[TRECHO DO TEXTO]:
========
Neurônios presentes em uma área do nosso cérebro chamada núcleo supraquiasmático recebem informações dos olhos sobre a quantidade de luz no ambiente e entram em sincronia para iniciar a regulação de toda uma série de “relógios” existente em outros órgãos. Por isso, o núcleo supraquiasmático é chamado de “relógio mestre” do corpo. Mudanças na quantidade de luz percebida pelos olhos, assim como a presença de hormônios e outros químicos, também podem afetar o ritmo desses neurônios.

Por incrível que pareça, o relógio biológico em nossas células, também chamado de ciclo circadiano (do latim “cerca de um dia”), é regulado geneticamente. Existe um grupo de genes cuja expressão e regulação controlam muitos processos celulares cíclicos. Os mais famosos: bmal1, per1, cry1 e clock. O interessante é que existe uma autorregulação dessa expressão, chamada de feedback negativo, em que os produtos dos genes inibem as suas expressões. Você consegue adivinhar quanto tempo um ciclo completo de expressão dura? Você acertou: cerca de 24 horas.

A novidade que trago para vocês é a seguinte: um grupo de pesquisadores reporta que a mutação de um único nucleotídeo em um dos genes que regulam o ciclo circadiano, o gene CRY1, pode ser responsável pela maior parte dos casos de SAFS [2]. Essa conclusão se iniciou com o estudo dos genes do relógio biológico de uma pessoa com diagnóstico de SAFS e a descoberta dessa diferença em relação ao genoma de um humano controle.

Após a descoberta da mutação, os cientistas conseguiram amostras de outros 6 familiares (de ambos os sexos) da primeira pessoa. Eles encontraram ao menos uma cópia dessa mesma mutação em todos os indivíduos (duas cópias em um), e 5 destes relatam sintomas de SAFS. O único familiar que não relatou problemas afirmou que costumava ter distúrbios do sono no passado, mas a rotina atual o forçava a acordar muito cedo e ele a mantinha de propósito mesmo em fins de semana. A conclusão é de que esse gene deve ser dominante, ou seja, basta uma cópia para que distúrbios do sono aconteçam.

Além disso, os pesquisadores utilizaram bancos de dados para identificar 6 outras famílias com a mutação (totalizando 70 indivíduos). Destes, 39 possuíam a mutação, dos quais 38 relataram distúrbios do sono! Isso indica que a penetrância (eficácia da expressão) desse alelo é altíssima.
========
[DADOS DE ORIGEM]:
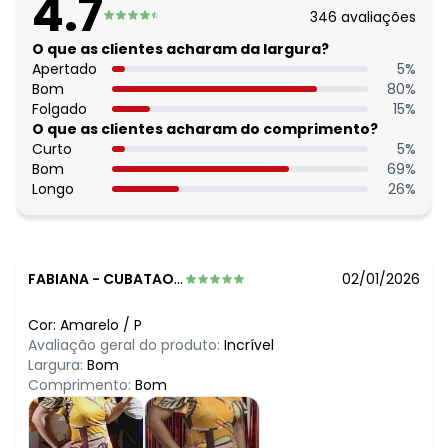
4.7
346
avaliações
O que as clientes acharam da largura?
Apertado
5
%
Bom
80
%
Folgado
15
%
O que as clientes acharam do comprimento?
Curto
5
%
Bom
69
%
Longo
26
%
FABIANA
-
CUBATAO - SP
02/01/2026
Cor:
Amarelo
/
P
Avaliação geral do produto:
Incrível
Largura:
Bom
Comprimento:
Bom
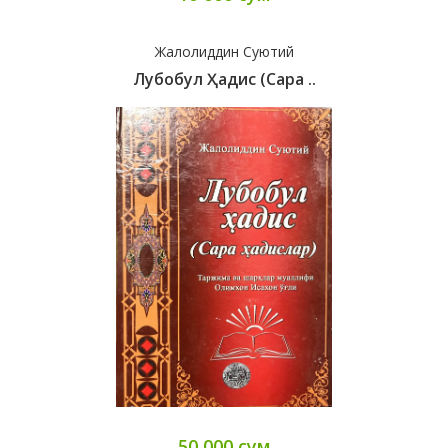
Жалолиддин Суютий
Лубобул Ҳадис (сара ..
50 000 сум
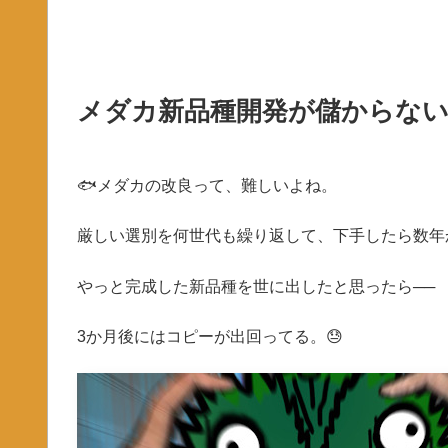
メダカ新品種開発が儲からない
🐟メダカの改良って、難しいよね。
厳しい選別を何世代も繰り返して、下手したら数年
やっと完成した新品種を世に出したと思ったら──
3か月後にはコピーが出回ってる。😓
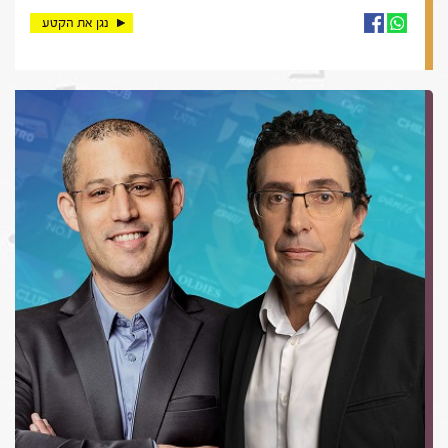
נגן את הקטע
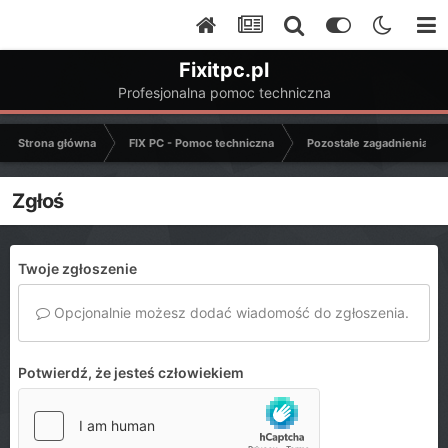
Fixitpc.pl
Profesjonalna pomoc techniczna
Strona główna
FIX PC - Pomoc techniczna
Pozostałe zagadnienia k
Zgłoś
Twoje zgłoszenie
Opcjonalnie możesz dodać wiadomość do zgłoszenia.
Potwierdź, że jesteś człowiekiem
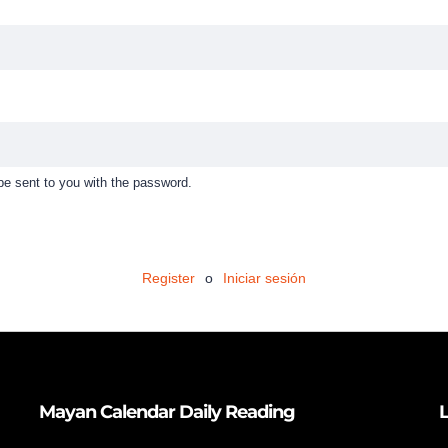
 be sent to you with the password.
Register
o
Iniciar sesión
Mayan Calendar Daily Reading
L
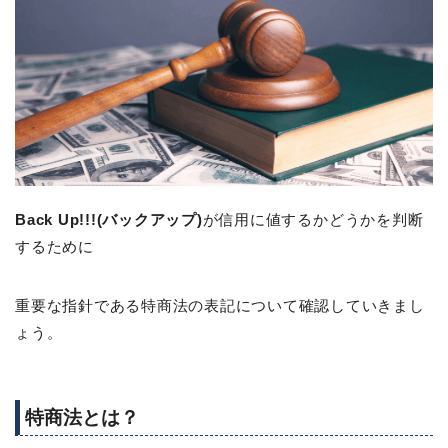
Back Up!!!(バックアップ)
が信用に値するかどうかを判断
するために
重要な指針である特商法の表記について確認していきまし
ょう。
特商法とは？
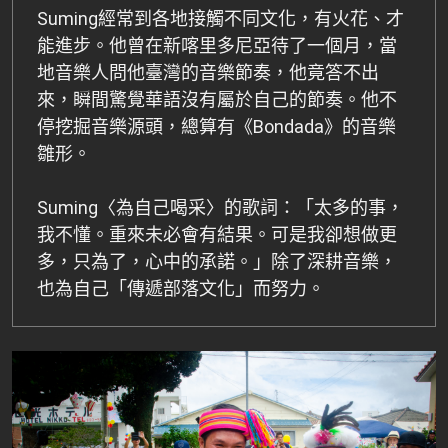
Suming經常到各地接觸不同文化，有火花、才
能進步。他曾在新喀里多尼亞待了一個月，當
地音樂人問他臺灣的音樂節奏，他竟答不出
來，瞬間驚覺華語沒有屬於自己的節奏。他不
停挖掘音樂源頭，總算有《Bondada》的音樂
雛形。
Suming〈為自己喝采〉的歌詞：「太多的事，
我不懂。重來未必會有結果。可是我卻想做更
多，只為了，心中的承諾。」除了深耕音樂，
也為自己「傳遞部落文化」而努力。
========
[DETALHES DO PROBLEMA]: Transcreva sem alterações o trecho do texto sobre o relógio biológico que vai desde "Após a descoberta" até "do sono aconteçam.", inclusive.

[SOLUÇÃO DO PROBLEMA]:
Após a descoberta da mutação, os cientistas conseguiram amostras de outros 6 familiares (de ambos os sexos) da primeira pessoa. Eles encontraram ao menos uma cópia dessa mesma mutação em todos os indivíduos (duas cópias em um), e 5 destes relatam sintomas de SAFS. O único familiar que não relatou problemas afirmou que costumava ter distúrbios do sono no passado, mas a rotina atual o forçava a acordar muito cedo e ele a mantinha de propósito mesmo em fins de semana. A conclusão é de que esse gene deve ser dominante, ou seja, basta uma cópia para que distúrbios do sono aconteçam.